Fraudster still racking up a princely bill
FAKE Tahitian prince Joel Morehu-Barlow has been locked away for almost two years past his parole eligibility date, with his jail costs adding to the millions of dollars he still owes the State Government.
It has already cost taxpayers about $130,000 to keep him housed, fed and jailed since he became eligible for parole.
The fake prince, who defrauded taxpayers of nearly $17 million by stealing from his employer Queensland Health, was arrested in December 2011.
Pretending to be of Tahitian royalty, Barlow lived a lavish lifestyle and splurged on Louis Vuitton items, gifts for friends and a multimillion-dollar luxury New Farm unit.
In 2013 he received a 14-year jail term and was eligible for parole in December 2016.
But the parole board refused his first request in February 2017 and then met in November again last year, deferring its decision.
It is unclear if an outcome was reached.
It is understood the board previously found he would be an "unacceptable risk to the New Zealand community" if released.
Locked away in Wolston jail, near Brisbane, it would cost a minimum of $65,000 a year to house and feed Barlow, according to official Queensland Corrective Services prisoner costs.
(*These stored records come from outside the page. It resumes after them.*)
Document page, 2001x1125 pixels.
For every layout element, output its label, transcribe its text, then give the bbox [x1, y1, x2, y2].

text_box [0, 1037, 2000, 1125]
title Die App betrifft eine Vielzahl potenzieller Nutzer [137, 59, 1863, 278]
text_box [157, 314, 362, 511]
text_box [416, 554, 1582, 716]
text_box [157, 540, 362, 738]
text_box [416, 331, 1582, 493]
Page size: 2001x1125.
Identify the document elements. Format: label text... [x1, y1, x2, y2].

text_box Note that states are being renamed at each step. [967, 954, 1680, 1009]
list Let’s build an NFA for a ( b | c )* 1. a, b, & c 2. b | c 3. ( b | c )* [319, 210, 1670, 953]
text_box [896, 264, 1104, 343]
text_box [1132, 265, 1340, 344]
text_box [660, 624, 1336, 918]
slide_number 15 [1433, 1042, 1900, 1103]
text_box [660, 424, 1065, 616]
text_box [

Authorities said they recovered about $11.88 million from Barlow's splurge.
But the amount he owes the state has increased to $11.6 million, which has interest accumulating every month of more than $50,000. After he is released Barlow will be kicked out of the country and deported to his New Zealand homeland.
His visa was automatically cancelled under the Migration Act, which was updated in 2014 to targets foreign nationals who are convicted of crimes with a sentence of 12 months prison or more.
The changes to the Migration Act has caused some tension between Australia and New Zealand, as 1400 Kiwis have been deported from the country since 2014.
Barlow will be subject to "parole-like" conditions when he is eventually released to NZ and the State Government can apply to have his debt registered there so they can continue to pursue him for money owed.